We were pleasantly surprised to find that a memorial service had been prepared to honour the nine who died at the Battle of Ridgeway in 1866. We opted out of the walking tour of the battlefield because of the high winds and chilly temperatures. No matter, since we drove a few kilometers down the road and stopped at Fort Erie. With no real intention of going through the fort (I've done it a number of times), the new visitors' center made us change our minds. You can see the pics below of our adventures during the day.

The memorial cairn that sits on the edge of the battlefield. Queen's Own Rifles and the 13th Battalion of militia stand guard.

The 13th Battalion drill team and honour guard.
18lb cannon at Fort Erie. This is a new redoubt built outside the fort to simulate the American entrenchments during the siege of the fort. They've made some major changes to the site, including the visitor center and the redoubts.

Our guide for the afternoon, explaining the nuances of mortars.

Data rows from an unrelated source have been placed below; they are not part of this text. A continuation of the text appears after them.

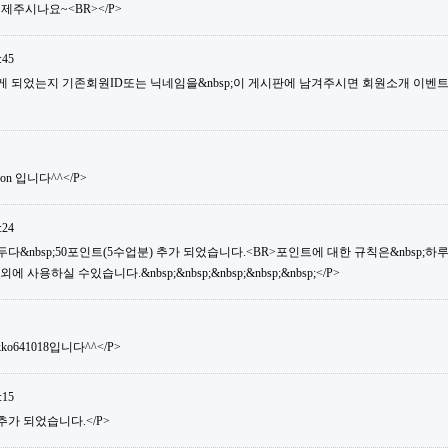
제주시나요~<BR></P>
:45
듣게 되었는지 기존회원ID또는 닉네임을&nbsp;이 게시판에 남겨주시면 회원소개 이벤
son 입니다^^</P>
:24
&nbsp;50포인트(5수업분) 추가 되었습니다.<BR>포인트에 대한 규칙은&nbsp;하루&nb
용하실 수있습니다.&nbsp;&nbsp;&nbsp;&nbsp;&nbsp;</P>
ko641018입니다^^</P>
:15
추가 되었습니다.</P>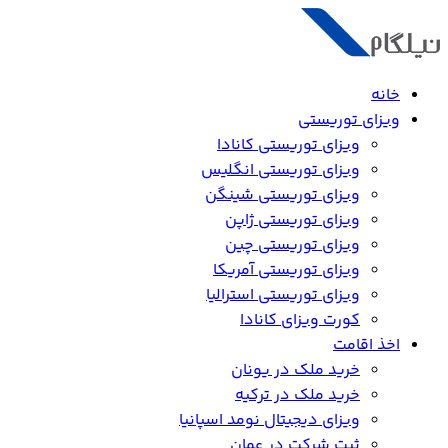
خانه
ویزای توریستی
ویزای توریستی کانادا
ویزای توریستی انگلیس
ویزای توریستی شینگن
ویزای توریستی ژاپن
ویزای توریستی چین
ویزای توریستی آمریکا
ویزای توریستی استرالیا
کورت ویزای کانادا
اخذ اقامت
خرید ملک در یونان
خرید ملک در ترکیه
ویزای دیجیتال نومد اسپانیا
ثبت شرکت در عمان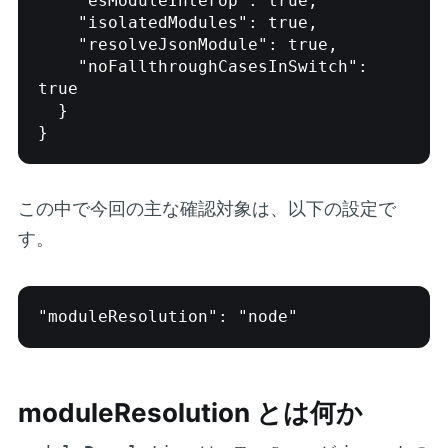
    "esModuleInterop": true,

    "isolatedModules": true,

    "resolveJsonModule": true,

    "noFallthroughCasesInSwitch": 
true

  }

}
この中で今回の主な確認対象は、以下の設定で
す。
"moduleResolution": "node"
moduleResolution とは何か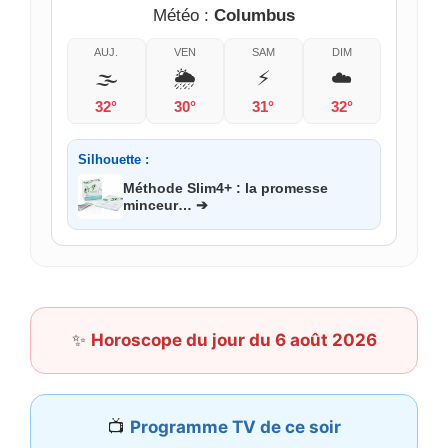
Météo :
Columbus
AUJ.
VEN
SAM
DIM
🌫️
🌦️
⚡
☁️
32°
30°
31°
32°
Silhouette :
Méthode Slim4+ : la promesse
minceur… ➔
✨
Horoscope du jour du 6 août 2026
📺
Programme TV de ce soir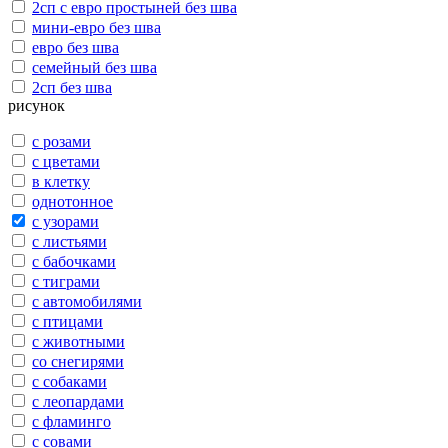
2сп с евро простыней без шва
мини-евро без шва
евро без шва
семейный без шва
2сп без шва
рисунок
с розами
с цветами
в клетку
однотонное
с узорами
с листьями
с бабочками
с тиграми
с автомобилями
с птицами
с животными
со снегирями
с собаками
с леопардами
с фламинго
с совами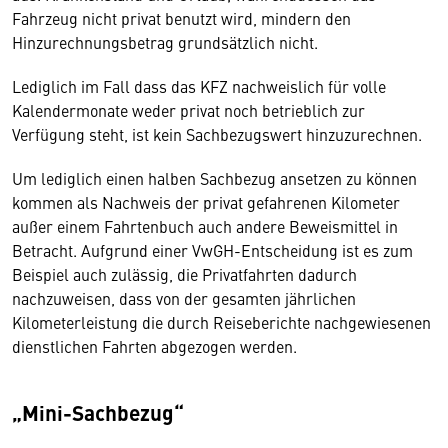
Fahrzeug nicht privat benutzt wird, mindern den
Hinzurechnungsbetrag grundsätzlich nicht.
Lediglich im Fall dass das KFZ nachweislich für volle
Kalendermonate weder privat noch betrieblich zur
Verfügung steht, ist kein Sachbezugswert hinzuzurechnen.
Um lediglich einen halben Sachbezug ansetzen zu können
kommen als Nachweis der privat gefahrenen Kilometer
außer einem Fahrtenbuch auch andere Beweismittel in
Betracht. Aufgrund einer VwGH-Entscheidung ist es zum
Beispiel auch zulässig, die Privatfahrten dadurch
nachzuweisen, dass von der gesamten jährlichen
Kilometerleistung die durch Reiseberichte nachgewiesenen
dienstlichen Fahrten abgezogen werden.
„Mini-Sachbezug“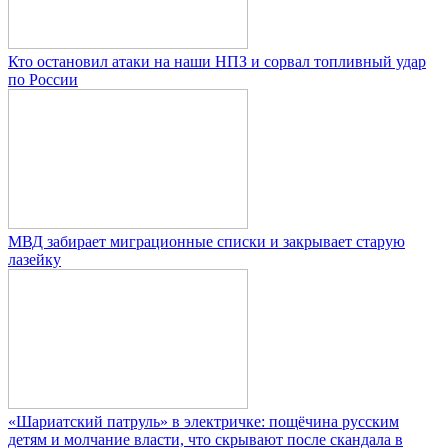
Кто остановил атаки на наши НПЗ и сорвал топливный удар
по России
МВД забирает миграционные списки и закрывает старую
лазейку
«Шариатский патруль» в электричке: пощёчина русским
детям и молчание власти, что скрывают после скандала в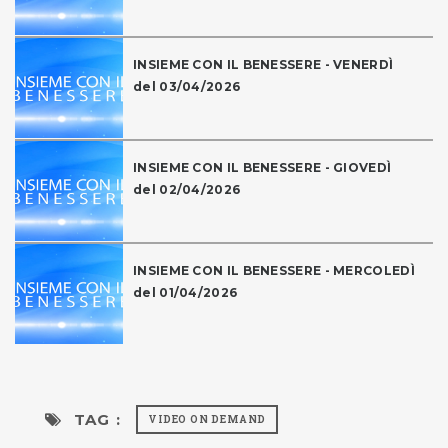
INSIEME CON IL BENESSERE - VENERDÌ
del 03/04/2026
INSIEME CON IL BENESSERE - GIOVEDÌ
del 02/04/2026
INSIEME CON IL BENESSERE - MERCOLEDÌ
del 01/04/2026
TAG :
VIDEO ON DEMAND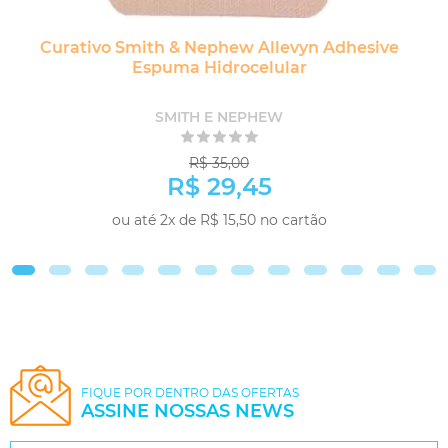
Curativo Smith & Nephew Allevyn Adhesive
Espuma Hidrocelular
SMITH E NEPHEW
R$ 35,00
R$ 29,45
ou até 2x de R$ 15,50 no cartão
COMPRAR
FIQUE POR DENTRO DAS OFERTAS
ASSINE NOSSAS NEWS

And my favourite find of the day, Congreve rocket platforms. These are excellently recreated examples and apparently they fire them off occasionally (unfortunately, we didn't get to see that).

Sunday, June 2, 2013

Early War Poles

With incoming release of Too Fat Lardies new Chain of Command ruleset this summer, my willpower to resist early Second World War was defeated in a titanic struggle.  With that, I started looking which period / campaign would be interesting to game and paint.  One of the few campaigns in the Second World War that has not been done to death is the 1939 Invasion of Poland (the other that I really spent a long time contemplating on was the Pacific).  One of the great questions became, which manufacturer actually does Early War Poles in 28mm and good sculpts to boot?

I fired off a message to Dave asking his opinion on the matter and it just so happened that he had an entire infantry platoon from Warlord Games laying around in a box.  With an unspoken condition that I paint them up to play with him, Dave gifted them to me.

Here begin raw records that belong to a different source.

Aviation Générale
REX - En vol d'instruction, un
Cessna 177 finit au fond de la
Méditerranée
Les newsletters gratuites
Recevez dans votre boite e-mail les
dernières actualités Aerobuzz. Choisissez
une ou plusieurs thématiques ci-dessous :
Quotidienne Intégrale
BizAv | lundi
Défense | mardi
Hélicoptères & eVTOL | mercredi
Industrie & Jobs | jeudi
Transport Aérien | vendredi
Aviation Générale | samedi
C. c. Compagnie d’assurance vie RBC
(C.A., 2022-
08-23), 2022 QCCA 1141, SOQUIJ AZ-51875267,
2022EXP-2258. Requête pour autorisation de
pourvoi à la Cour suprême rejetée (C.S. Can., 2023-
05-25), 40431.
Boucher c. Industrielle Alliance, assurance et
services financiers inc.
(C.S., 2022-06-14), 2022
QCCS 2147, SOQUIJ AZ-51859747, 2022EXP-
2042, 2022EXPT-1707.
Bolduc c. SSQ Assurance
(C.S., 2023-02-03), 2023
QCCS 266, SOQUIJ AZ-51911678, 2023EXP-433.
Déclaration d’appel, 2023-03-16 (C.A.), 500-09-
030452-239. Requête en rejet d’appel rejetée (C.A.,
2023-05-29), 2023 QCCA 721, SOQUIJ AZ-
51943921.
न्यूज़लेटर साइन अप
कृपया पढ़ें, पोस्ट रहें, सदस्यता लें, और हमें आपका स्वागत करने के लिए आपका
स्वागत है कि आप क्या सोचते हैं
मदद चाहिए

Over the last two weeks I started working on the first section (of three) of this platoon.  Information regarding the TO&Es of Polish infantry platoons are somewhat murky at best.  I like building a full strength platoon and then reducing that strength depending on the scenario used, so I amalgamated the different TO&Es found on the Internet and Osprey's.

A Polish platoon is made up of three infantry sections, a mortar section and a headquarter section.  With the figures provided in the warlord games packs, it is possible to assemble all three infantry and the headquarter sections.  The mortar is another story as no manufacturer that I know makes the 47mm mortar used.

Anyway, I finished the first infantry section.  Polish sections are enormous, having between 18 and 19 men each, broken down into three squads, two rifle and one LMG.  The rifle squads are both seven men, including a lance-corporal in charge and a four-man LMG team.  The entire squad is commanded by a corporal.  The first sources I used to understand the make-up of a Polish platoon quoted that the infantry section was 18 men, so I painted up 18 of them.  I do have the extra models to add a model to each section and bring them up to 19 each.

With this project, I purposefully started using 25mm hex bases for the command figures of each section.  I decided against putting the squad leaders on hex bases, but I used identical models all of them.  The hex bases make it easier to spot command figures on the table.